*What the task asks*.
Answer these from the text on gene editing in muscle disease:
(a) What percentage of symmetric exons does NEB have in its two major isoforms, S21a and S21b?
(b) How many proposed TTN locations must be tested individually?
(c) Which animals are named for final preclinical testing?

*Reading text*.
>>>>>

Together with TTN and OBSCN, Nebulin (NEB) completes the family of three members of giant sarcomeric proteins present in striated muscles. Additionally, NEB also presents a high percentage of symmetric exons (97.25% in the metatranscrip and 97.79% in the two major isoforms S21a and S21b) [57]. Furthermore, mutations in Nebulette, a member of the Nebulin family, have been demonstrated to be involved in the development of different cardiomyopathies [53,58,59,60]. However, the structure of NEB results from extensive duplications leading to a gene mainly composed of tandem repeats constituting the middle part of the gene as super-repeated areas. This is a clear difference compared with TTN and OBSCN [53]. This has implications for myoediting since the flexibility and specificity of targeting these areas with genome editing tools is limited. Therefore reframing strategies for NEB deserve a separate approach; hence, this gene was not considered in detail in this manuscript [53].

4. Evaluation of the Hypothesis

To address the potential for translation to the clinics, the safety and efficacy of this approach have to be evaluated. Each of the 94 proposed TTN locations needs to be tested individually to clarify gRNA efficiency for the deletions and possible adverse effects caused by the resulting gene versions lacking specifically deleted exons [30]. Additionally, the selected locations have to be related to mutations found in DCM patients.
The first step is to generate data for the in vitro validation of the system. This can be completed in patient-specific induced pluripotent stem cell-derived cardiomyocytes (piPSC-CM) [32,61,62,63]. To test the safety of the deletion, adverse effects derived from the exon removal need to be evaluated. Once the treatment has been validated in vitro, in vivo testing using different animal models will be required in an evolutionary bottom-up approach using, e.g., zebrafish, mouse or rat, and for final preclinical testing non-human primates [32].

<<<<<

*Information shown*.
>>>>>

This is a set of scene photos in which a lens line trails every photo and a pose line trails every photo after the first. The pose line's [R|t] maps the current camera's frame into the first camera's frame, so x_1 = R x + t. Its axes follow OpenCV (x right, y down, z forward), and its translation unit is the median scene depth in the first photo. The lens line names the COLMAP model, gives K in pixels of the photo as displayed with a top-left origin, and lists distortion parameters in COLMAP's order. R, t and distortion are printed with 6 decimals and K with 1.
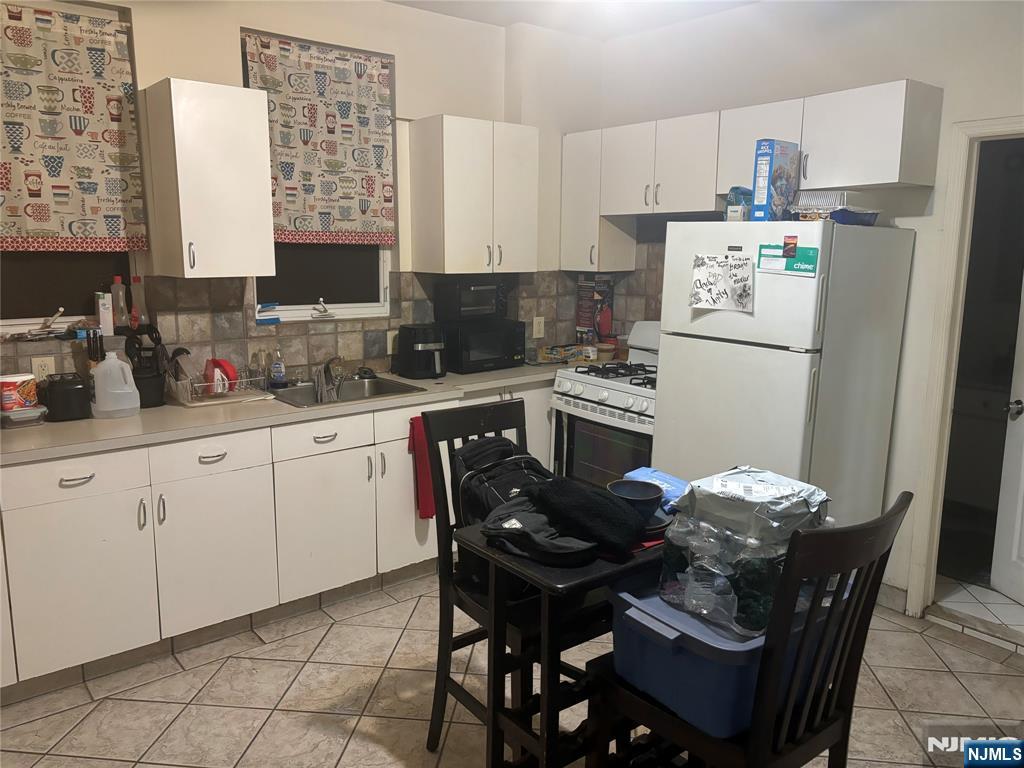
lens RADIAL K [[767.2, 0, 512.0], [0, 767.2, 384.0], [0, 0, 1]] dist [0.025983, -0.009429]
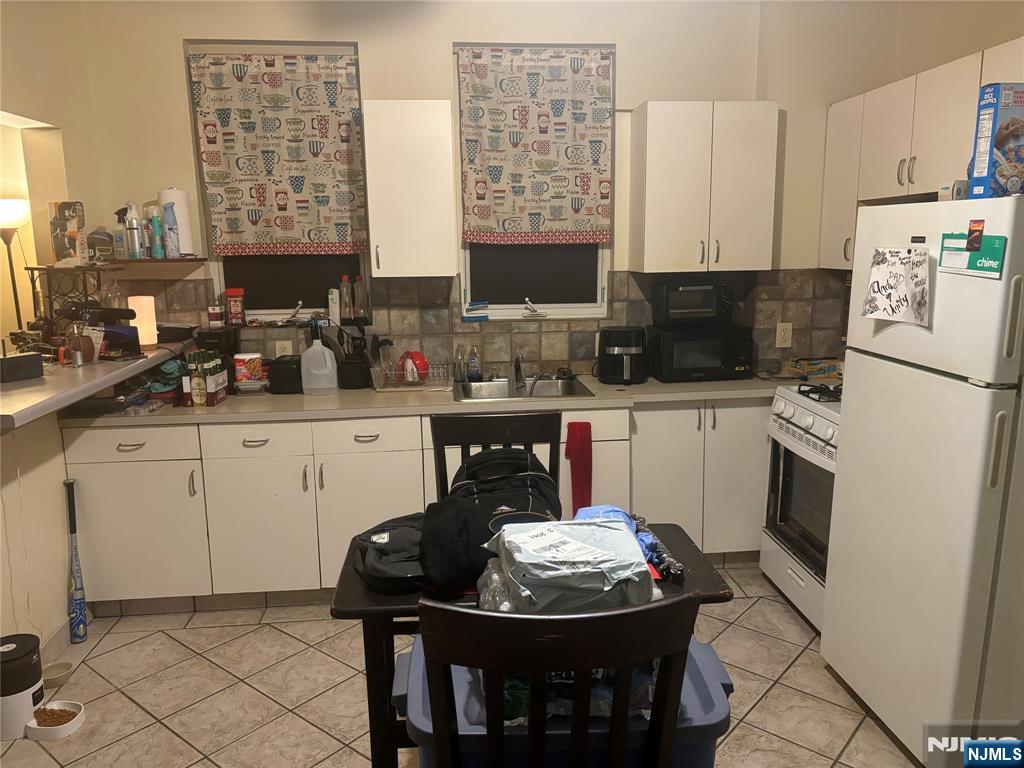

<<<<<

*Completed exercise*.
(a) 97.79%
(b) 94
(c) Non-human primates